Fifteen minutes later Pringle was on his screen again, wearing a puzzled look. She shook her head. "I don't get it."
"He's not there." It was more of a statement than a question.
"Left two days ago, they said. Oh, and I had to pretend to be his daughter before they'd say anything. There was a Mrs. MacTavish who was very positive with her negatives." Pringle looked wondering. "You knew?"
"I guessed," Carter said. "Thanks, Pringle. I'll be about twenty minutes." He broke contact. It gave him no satisfaction at all to confirm that he had been right. Henry Fong was covering up something, something concerning an old man whose guiding hand was of the utmost importance to Earth and her colonies. Some said he was the main unifying influence which held together a mankind now scattered among the nearer stars; Oharo—tenth president of United Earth.
James Connor, the United Christian priest, formed a natural focal point as he moved among the Athena
colonists with a cheerful word, a blessing, a comforting hand. He gave of himself unstintingly, and now that they were irrevocably committed by the action of an extremist minority, he offered no opposition to that minority or reproach for what they had done. Soon— once contact was made with the perimeter stations— help would come, and the Athena would be guided by the ships of System Patrols.
Meanwhile, they gathered round him, asking questions to which, if they gave the matter a moment's thought, they must realize he had no more certain answers than themselves, and finding comfort in his platitudes.
"My Hendrik did what he thought best, Priest Connor," said Nini Persoons, her small Eastern face solemn.
"Of course, my child," said Connor.
"You will speak for him when the time comes?"
"I will speak if they will listen to me," Connor said. "A priest has little power in the world of affairs." He felt a surge of pity for this tiny girl who had tied her destiny to that of Hendrik Persoons, who would always be involved in violence and unrest, wherever he went The man was a near psychotic, Connor had guessed that from the start, but now he was certain.
When the gyros had been restarted and the gravity was sufficient to permit controlled movement, Connor had gone to the bridge to find out what progress was being made.
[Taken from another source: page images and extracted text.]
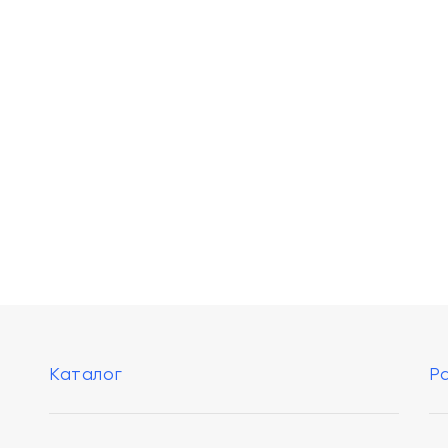
Каталог
Р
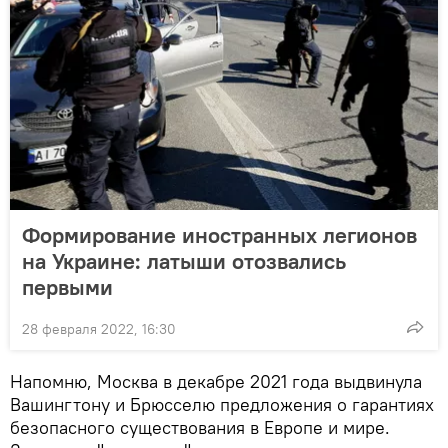
Формирование иностранных легионов
на Украине: латыши отозвались
первыми
28 февраля 2022, 16:30
Напомню, Москва в декабре 2021 года выдвинула
Вашингтону и Брюсселю предложения о гарантиях
безопасного существования в Европе и мире.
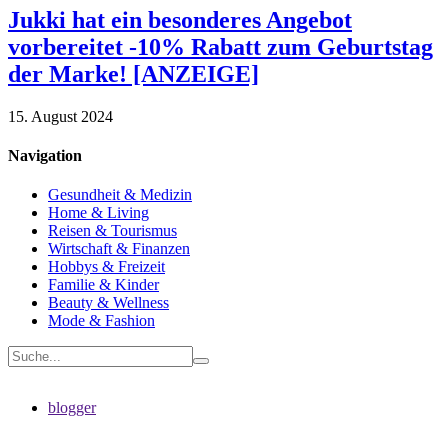
Jukki hat ein besonderes Angebot
vorbereitet -10% Rabatt zum Geburtstag
der Marke! [ANZEIGE]
15. August 2024
Navigation
Gesundheit & Medizin
Home & Living
Reisen & Tourismus
Wirtschaft & Finanzen
Hobbys & Freizeit
Familie & Kinder
Beauty & Wellness
Mode & Fashion
blogger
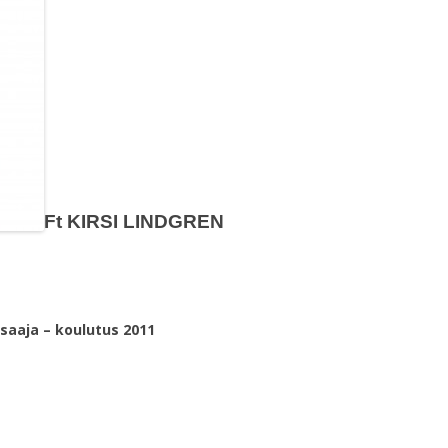
Ft KIRSI LINDG
REN
osaaja – koulutus 2011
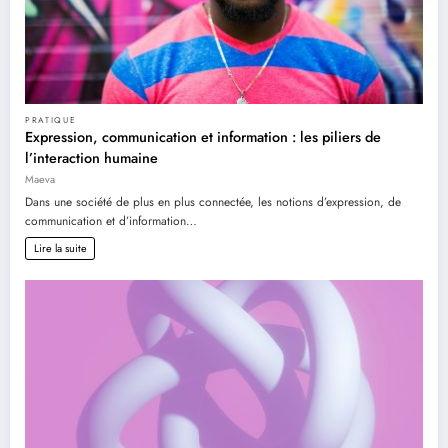
PRATIQUE
Expression, communication et information : les piliers de
l’interaction humaine
Maeva
Dans une société de plus en plus connectée, les notions d’expression, de
communication et d’information…
Lire la suite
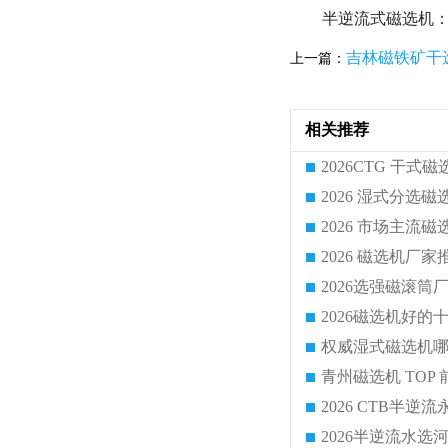
半逆流式磁选机：
吉林磁铁矿干
上一篇：
相关推荐
2026半逆流水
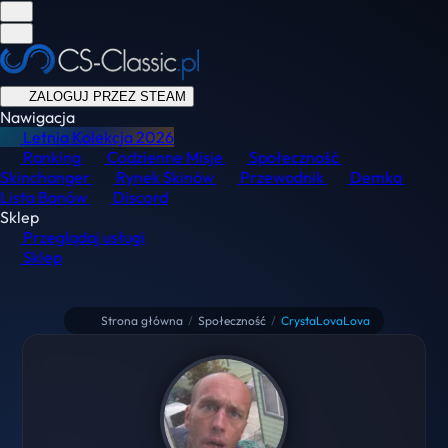
ZALOGUJ PRZEZ STEAM
Nawigacja
Letnia Kolekcja
2026
Ranking
Codzienne Misje
Społeczność
Skinchanger
Rynek Skinów
Przewodnik
Demka
Lista Banów
Discord
Sklep
Przeglądaj usługi
Sklep
Strona główna
/
Społeczność
/
CrystaLovaLova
There he found Persoons, just roused from a coma of exhaustion, dosing himself with Duty One capsules.
"Persoons, how many of those things have you taken in the last twelve hours?" he asked.
The Eurasian rounded on him, his broad cheekboned face grim, eyes blood-flecked slits. "I don't know—five, maybe six. What's the difference?"
Connor was startled by the admission. Two, and at the most, three Duty Ones was the maximum dosage within twenty-four hours. Like all such stimulants, Duty One created no energy; it merely made available that which already existed in the body of the subject. And once used, that energy had to be paid for, replenished by nourishment and sleep if the subject was not to suffer permanent damage to his system. Persoons, with his Space Corps experience, must have known this perfectly well.